Maxime Alimi Senior Economist at AXA Investment Managers

Eliminating Rent-seeking: a Choice between Two Legitimacies

By Maxime Alimi, Senior Economist at AXA Investment Managers (in French).
Jan 23, 2015

La loi Macron, discutée actuellement au Parlement, redonne de l'actualité à la question de la lutte contre les rentes. Les économistes applaudissent la suppression de ces avantages dont disposent certaines professions réglementées. Les Français y sont au mieux indifférents, au pire hostiles, alors même qu'ils en seront les principaux bénéficiaires.

Ce constat est regrettable, car la réforme cardinale dont la France a besoin, celle du marché du travail, relève elle aussi d'une logique de suppression de rente. Convaincre les Français du bien-fondé de ce principe permettrait d'ouvrir la voie à des questions autrement plus décisives.

Pour y parvenir, il faut convaincre que la lutte contre les rentes n'est pas une question d'experts. Elle relève au contraire de choix politiques, de préférences collectives fondamentales.

La première difficulté est que la rente est une notion beaucoup plus large que simplement le fait d'être assis sur un capital hérité et d'en percevoir les dividendes. Une rente, c'est un avantage dont on dispose, qui ne se justifie pas et qui lèse le reste de la collectivité. Force est d'admettre, à bien y réfléchir, que nous sommes tous rentiers, de près ou de loin.

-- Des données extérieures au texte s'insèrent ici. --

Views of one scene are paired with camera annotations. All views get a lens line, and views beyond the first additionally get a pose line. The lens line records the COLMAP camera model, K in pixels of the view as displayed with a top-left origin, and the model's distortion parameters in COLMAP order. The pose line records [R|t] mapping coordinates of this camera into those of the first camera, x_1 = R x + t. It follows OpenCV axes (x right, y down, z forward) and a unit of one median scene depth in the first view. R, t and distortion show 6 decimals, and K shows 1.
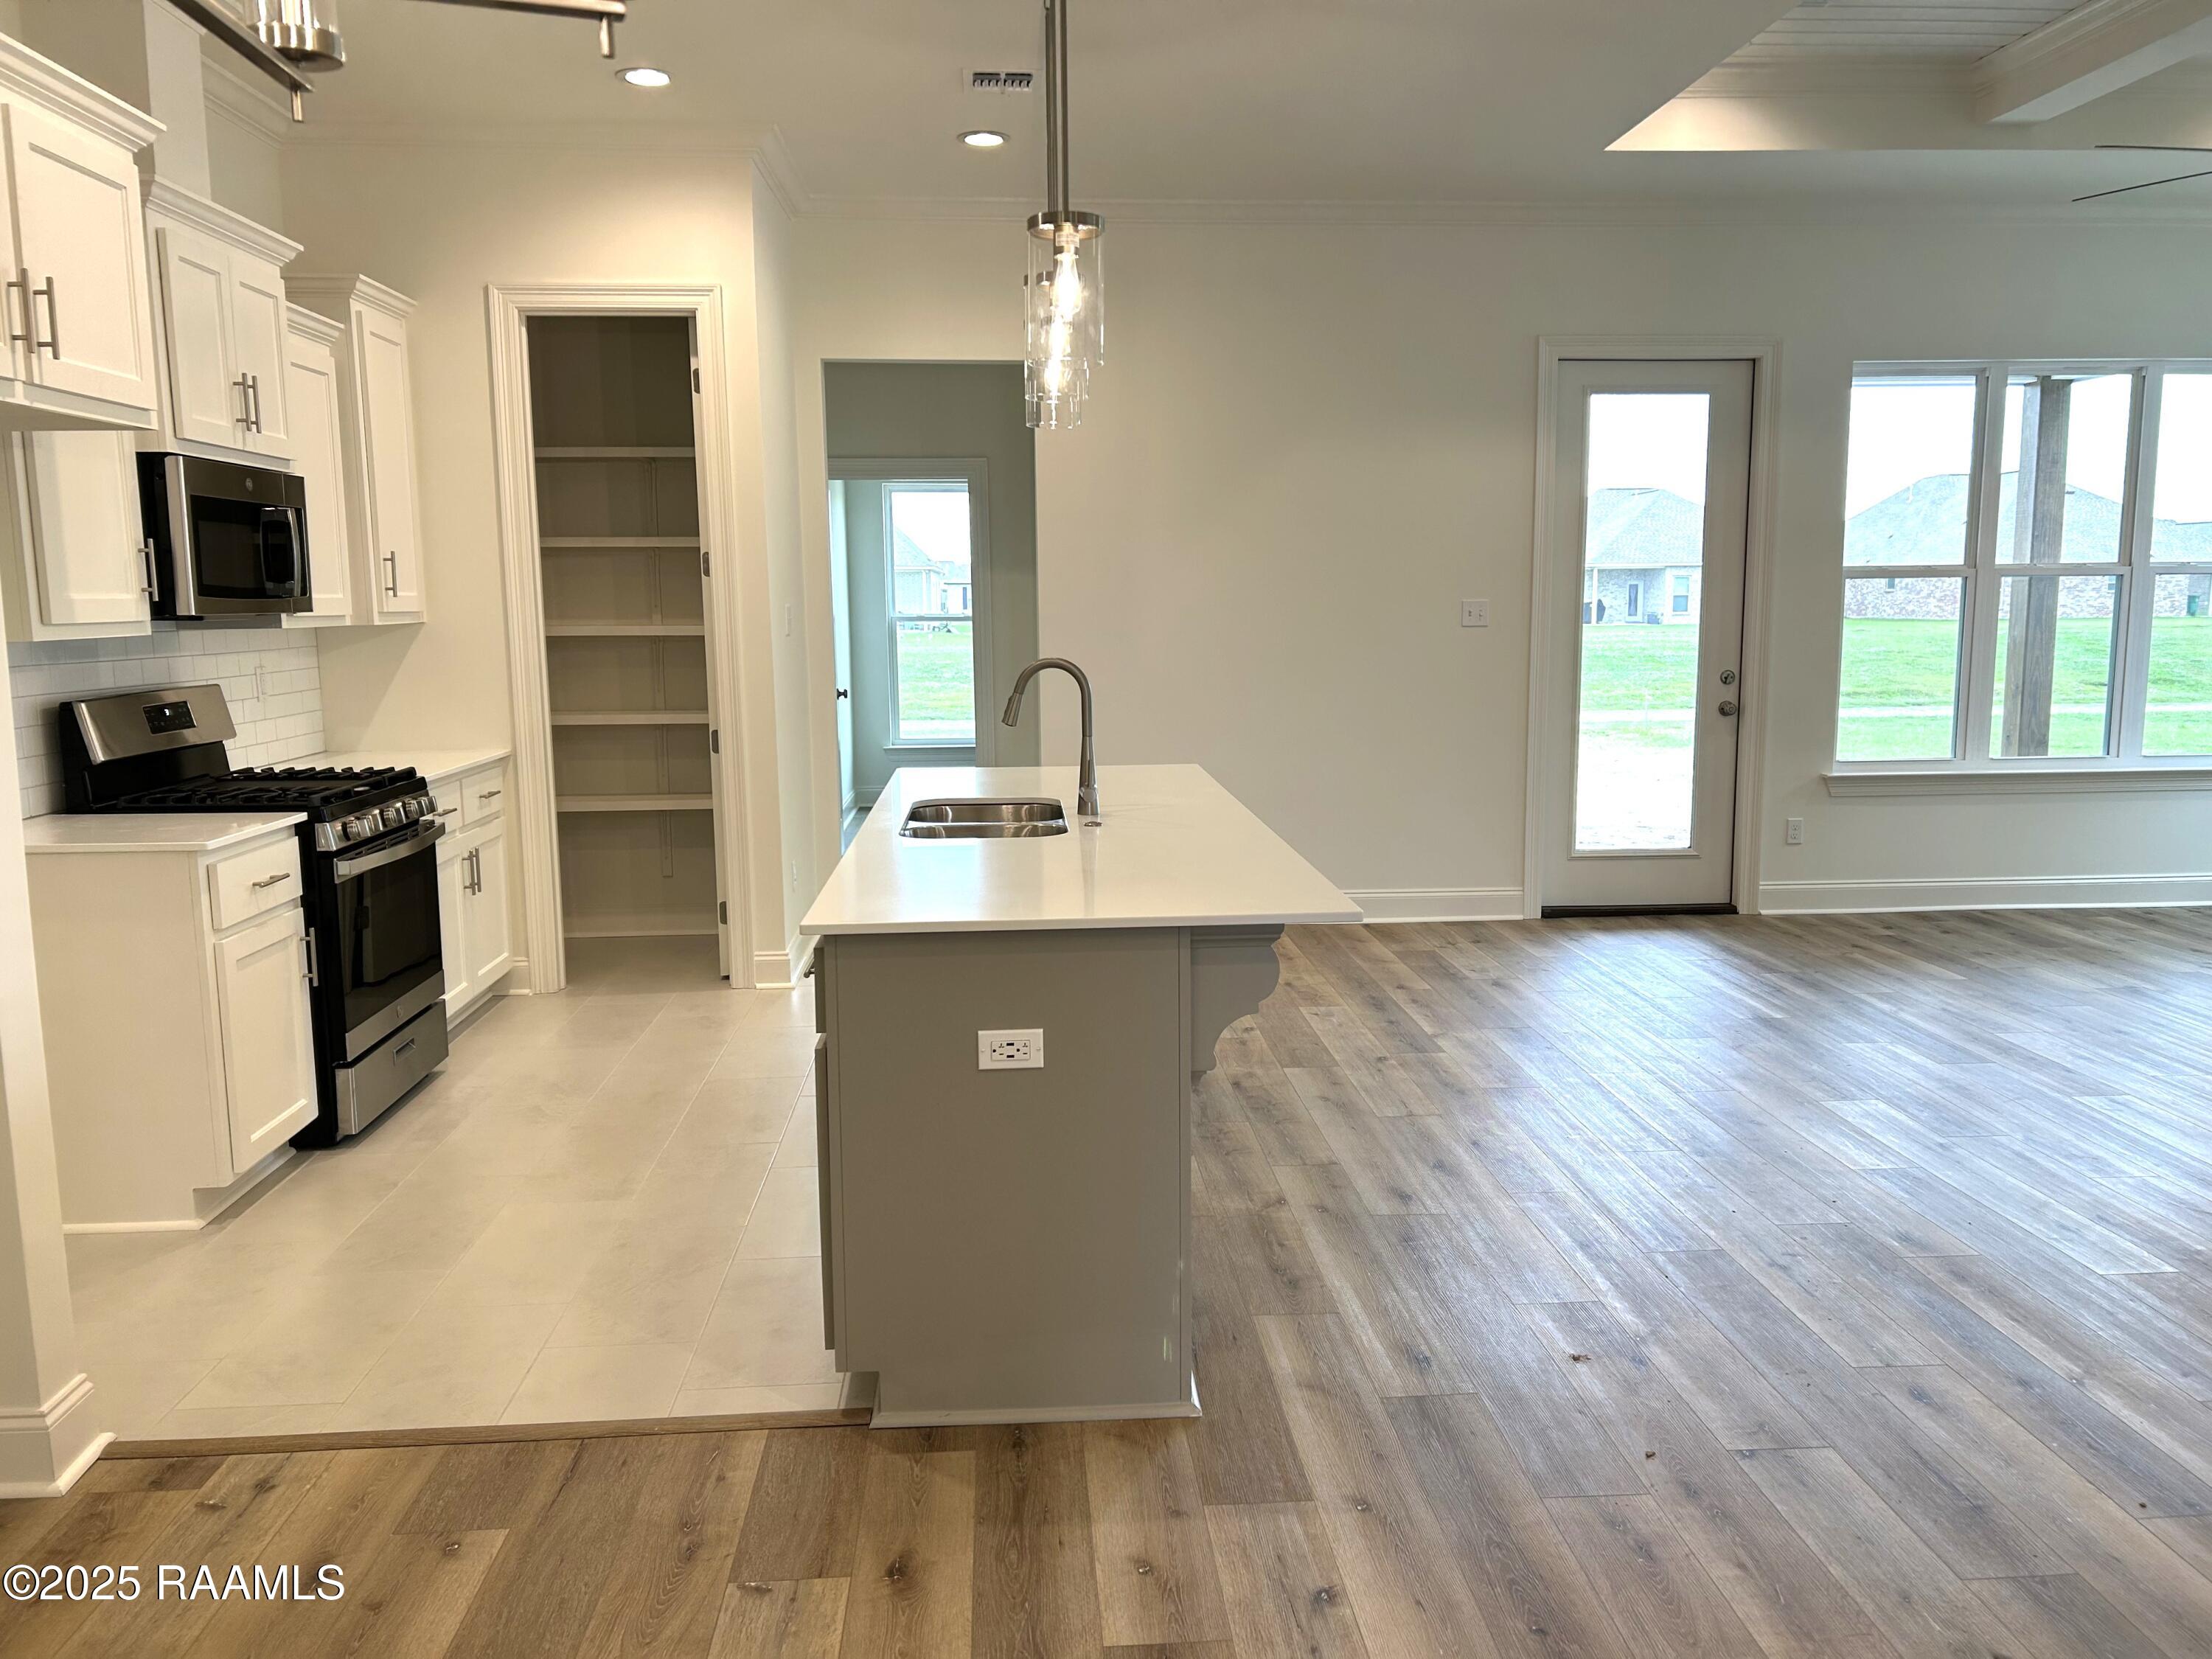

La seconde difficulté est que la suppression d'une rente revient à un conflit de légitimités. Il est rare que tel avantage accordé à telle partie de la population le soit sans raison. Au contraire, cet avantage est justifié par les circonstances à un moment donné. La rente apparaît lorsque les circonstances changent et que l'avantage n'est plus justifié. La résistance du bénéficiaire de la rente est alors d'autant plus forte qu'il s'appuie sur la légitimité d'hier : il nie que le monde a changé, ou affirme la primauté du passé sur le présent.

Légitimités du présent

C'est ce qui se passe en France concernant l'emploi. Pendant des décennies, en échange d'impôts et de cotisations élevés, la collectivité garantissait des emplois stables et protégés, propices à l'épanouissement personnel. Comment accepter d'abandonner cet avantage alors même qu'on a consciencieusement rempli sa part du contrat et accepté l'impôt ?

Cependant, ces légitimités issues du passé entrent en conflit avec les légitimités du présent. Pour ceux qui ont aujourd'hui 20 ou 30 ans dans un monde globalisé, le maintien de leurs aînés dans des emplois stables et protégés les condamne à l'extrême flexibilité et à la précarité. Parce que les promesses que la collectivité s'est faites hier ne sont plus tenables aujourd'hui, les générations du baby-boom sont malgré elles devenues des rentières qui lèsent les nouveaux venus.

Personne n'a tort ou raison. Mais c'est dans ce conflit de deux logiques que réside le choix : voulons-nous donner la priorité aux légitimités d'hier, ou à celles d'aujourd'hui ? Voulons-nous reconnaître que le monde a changé, ou rester fidèles à ce qu'il a été ? Dans l'un et l'autre cas, il y aura des perdants.

Mais le pire serait de nier la nécessité de faire ce choix. Les résistances au changement s'articulent souvent autour de la notion fantasmée d'un héritage à préserver. Toucher aux rentes, au marché du travail serait une « régression sociale », une remise en cause de l'« acquis social ». Comme si l'histoire avait un sens, inexorable et sacré. Si tel est le cas, il faut bien admettre que, dans cette marche en avant, les jeunes générations restent sur le bas-côté.

Il est clair que la suppression de la rente du marché du travail demandera bien plus que des rapports de technocrates. Si le président Hollande a l'ambition d'oeuvrer pour la jeunesse, dans une France précisément dominée, politiquement, économiquement et médiatiquement par les générations qui ont intérêt à ce que rien ne change, la seule solution viable est d'amener les Français devant un choix sincère et en conscience.

Réformer la France, c'est renoncer aux légitimités du passé pour reconnaître les nécessités du présent. Réformer la France, c'est aimer ses enfants plus que soi-même.